What this task involves » The required output is the exact sequence of lines from the line holding "X86500000Y-58500000D01*" to the end of the records, inclusive.

Data excerpts »
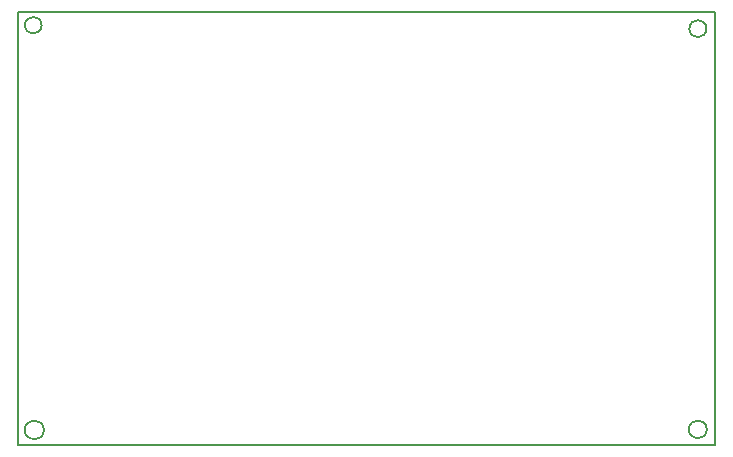
<source format=gm1>
G04 #@! TF.FileFunction,Profile,NP*
%FSLAX46Y46*%
G04 Gerber Fmt 4.6, Leading zero omitted, Abs format (unit mm)*
G04 Created by KiCad (PCBNEW 4.0.5+dfsg1-4~bpo8+1) date Tue Nov 21 17:33:29 2017*
%MOMM*%
%LPD*%
G01*
G04 APERTURE LIST*
%ADD10C,0.100000*%
%ADD11C,0.150000*%
G04 APERTURE END LIST*
D10*
D11*
X86500000Y-58500000D02*
X145500000Y-58500000D01*
X86500000Y-95190000D02*
X86500000Y-58500000D01*
X145500000Y-95190000D02*
X86500000Y-95190000D01*
X145500000Y-58500000D02*
X145500000Y-95190000D01*
X88467107Y-59630000D02*
G75*
G03X88467107Y-59630000I-707107J0D01*
G01*
X88656226Y-93900000D02*
G75*
G03X88656226Y-93900000I-806226J0D01*
G01*
X144791577Y-93850000D02*
G75*
G03X144791577Y-93850000I-761577J0D01*
G01*
X144751110Y-59920000D02*
G75*
G03X144751110Y-59920000I-721110J0D01*
G01*
M02*

</source>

Exercise answer »
X86500000Y-58500000D01*
X145500000Y-95190000D02*
X86500000Y-95190000D01*
X145500000Y-58500000D02*
X145500000Y-95190000D01*
X88467107Y-59630000D02*
G75*
G03X88467107Y-59630000I-707107J0D01*
G01*
X88656226Y-93900000D02*
G75*
G03X88656226Y-93900000I-806226J0D01*
G01*
X144791577Y-93850000D02*
G75*
G03X144791577Y-93850000I-761577J0D01*
G01*
X144751110Y-59920000D02*
G75*
G03X144751110Y-59920000I-721110J0D01*
G01*
M02*

</source>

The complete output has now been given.